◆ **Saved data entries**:
*** Begin section ***

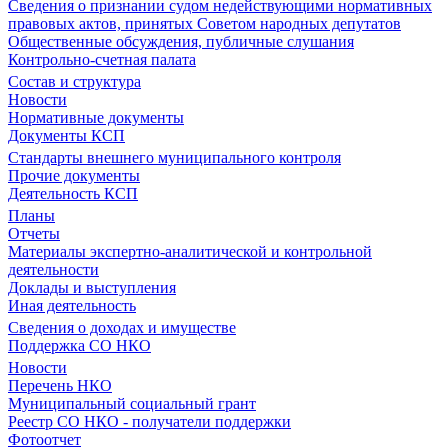
Сведения о признании судом недействующими нормативных
правовых актов, принятых Советом народных депутатов
Общественные обсуждения, публичные слушания
Контрольно-счетная палата
Состав и структура
Новости
Нормативные документы
Документы КСП
Стандарты внешнего муниципального контроля
Прочие документы
Деятельность КСП
Планы
Отчеты
Материалы экспертно-аналитической и контрольной
деятельности
Доклады и выступления
Иная деятельность
Сведения о доходах и имуществе
Поддержка СО НКО
Новости
Перечень НКО
Муниципальный социальный грант
Реестр СО НКО - получатели поддержки
Фотоотчет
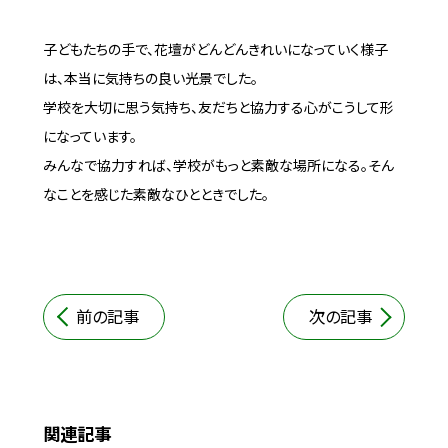
子どもたちの手で、花壇がどんどんきれいになっていく様子
は、本当に気持ちの良い光景でした。
学校を大切に思う気持ち、友だちと協力する心がこうして形
になっています。
みんなで協力すれば、学校がもっと素敵な場所になる。そん
なことを感じた素敵なひとときでした。
前の記事
次の記事
関連記事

*** End section ***

◆ **EXERCISE OBJECTIVE**: Take every line from the records that holds "Сведения" and copy it down.

◆ **SOLUTION TO THE PROBLEM**:
Сведения о признании судом недействующими нормативных
Сведения о доходах и имуществе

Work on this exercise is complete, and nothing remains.